The next batter blooped a would-be hit to center that Bourjos raced to and caught for the first out of the inning. Juan Uribe hit a sac fly to deep center, Shelby walked A.J. Ellis, and Miguel Rojas popped out to second to end the inning.
The fifth inning (Shelby's last) was more of the same, with a mix of poor luck and Dodgers hitters figuring out his arsenal. The Dodgers took a 6-0 lead, which is how it ended.
The Cardinals Offense Clayton Kershaw
Forget everything above, because truly it hardly mattered at all. Not in this game, not against the best pitcher in the world at the height of his powers. Kershaw's devastating curveballs described an arc that spelled out lasciate ogne speranza.
7.0 IP, 5 H, 0 R, 2 BB, 13 K. Kershaw dropped his ERA to 2.04, which is half a run ABOVE his fielding-independent numbers.

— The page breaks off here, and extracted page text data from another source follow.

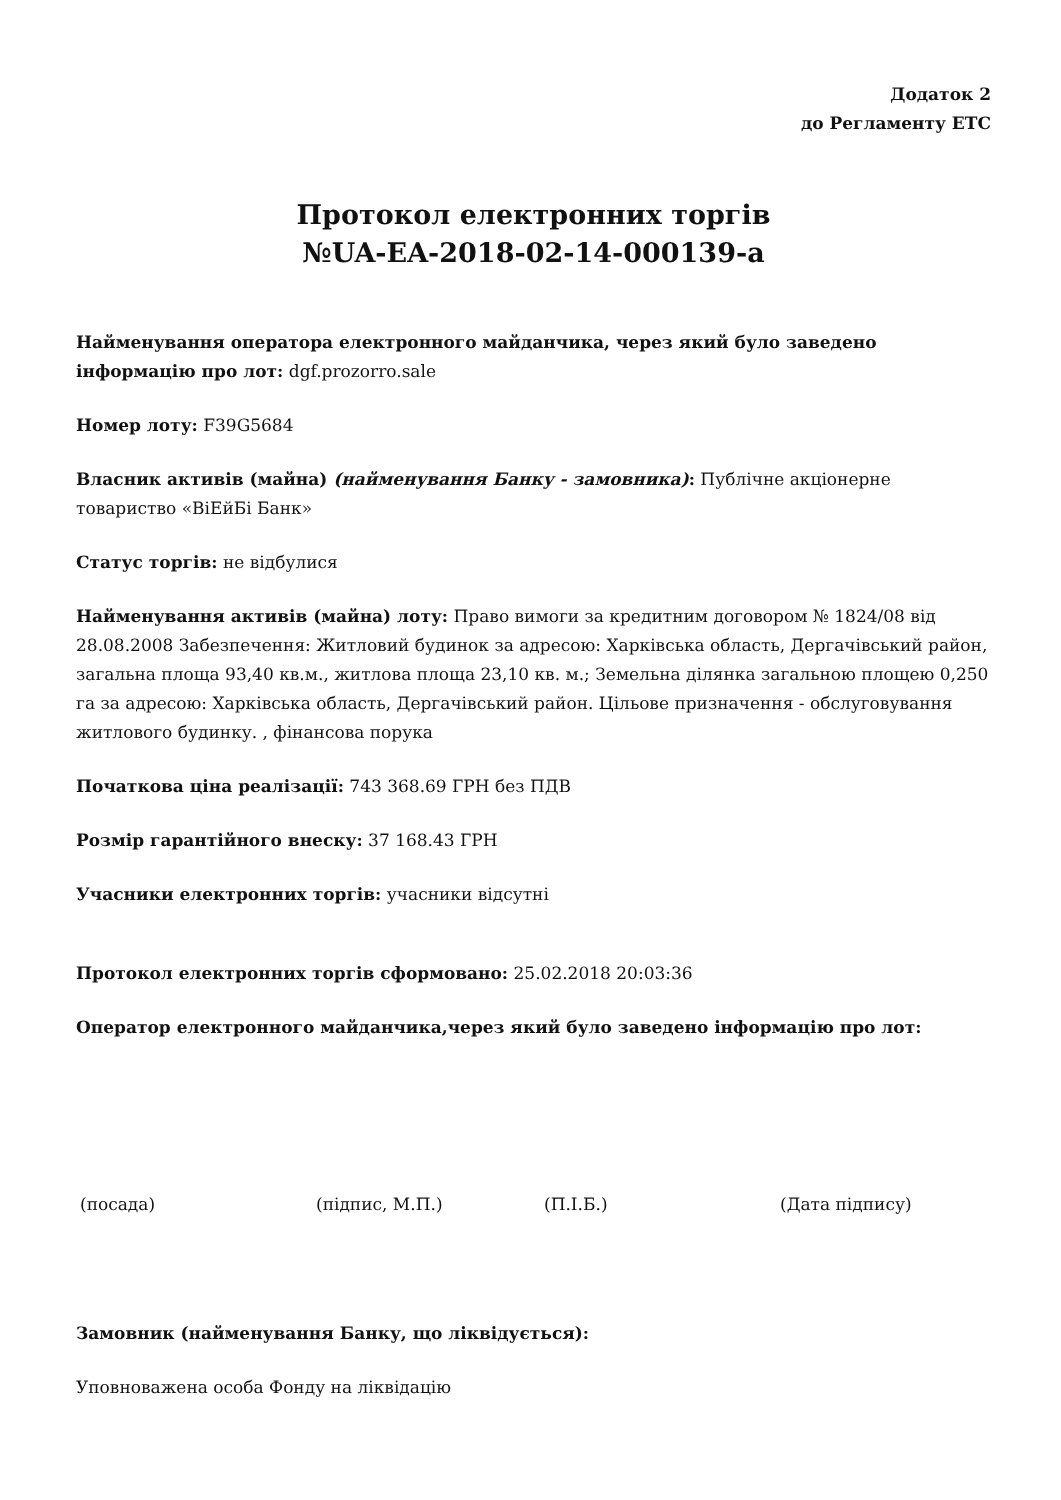Додаток 2
до Регламенту ЕТС
Протокол електронних торгів
№UA-EA-2018-02-14-000139-a
Найменування оператора електронного майданчика, через який було заведено інформацію про лот: dgf.prozorro.sale
Номер лоту: F39G5684
Власник активів (майна) (найменування Банку - замовника): Публічне акціонерне товариство «ВіЕйБі Банк»
Статус торгів: не відбулися
Найменування активів (майна) лоту: Право вимоги за кредитним договором № 1824/08 від 28.08.2008 Забезпечення: Житловий будинок за адресою: Харківська область, Дергачівський район, загальна площа 93,40 кв.м., житлова площа 23,10 кв. м.; Земельна ділянка загальною площею 0,250 га за адресою: Харківська область, Дергачівський район. Цільове призначення - обслуговування житлового будинку. , фінансова порука
Початкова ціна реалізації: 743 368.69 ГРН без ПДВ
Розмір гарантійного внеску: 37 168.43 ГРН
Учасники електронних торгів: учасники відсутні
Протокол електронних торгів сформовано: 25.02.2018 20:03:36
Оператор електронного майданчика,через який було заведено інформацію про лот:
(посада) (підпис, М.П.) (П.І.Б.) (Дата підпису)
Замовник (найменування Банку, що ліквідується):
Уповноважена особа Фонду на ліквідацію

He has produced 3.2 fWAR in 79 innings, which is more than what Adam Wainwright has produced in almost forty more innings. Adam Wainwright is one of the best pitchers in the world.
Clayton Kershaw is phenomenal, he is the best and he is without weakness really--EXCEPT!
Carpenter went single-single-double-strikeout against Kershaw today. So now you know what "owning Clayton Kershaw" looks like.
Another curious thing, though: when Carpenter doubled with two outs in the fifth inning--the game was still close, so a runner reaching second base was cause for celebration--he turned to the Cardinals' dugout and made one of those hand signals that now seem to be de rigeur. But this one was new and different:
I mean descríbame loco but is that possibly an...El Gallo signal?
Behold the birth of the RALLY COXCOMB.
- Yadi threw out Dee Gordon again, this time on a pitchout.
- Seth Maness relieved Shelby in the sixth. Jason Motte pitched the eighth. Neither allowed a run.
- Jorge Rondon made his major-league debut, with a scoreless seventh inning. Welcome to the bigs, Jorge! Please don't walk Matt Kemp again!
- With the Dodgers' win and the Giants' loss, those two teams are now tied for the NL West lead, which is bananas considering the Giants had a 9.5-game lead exactly three weeks ago. It kind of makes the fact that the Reds and Pirates are about to overtake the Cardinals in the Central seem less impressive, right?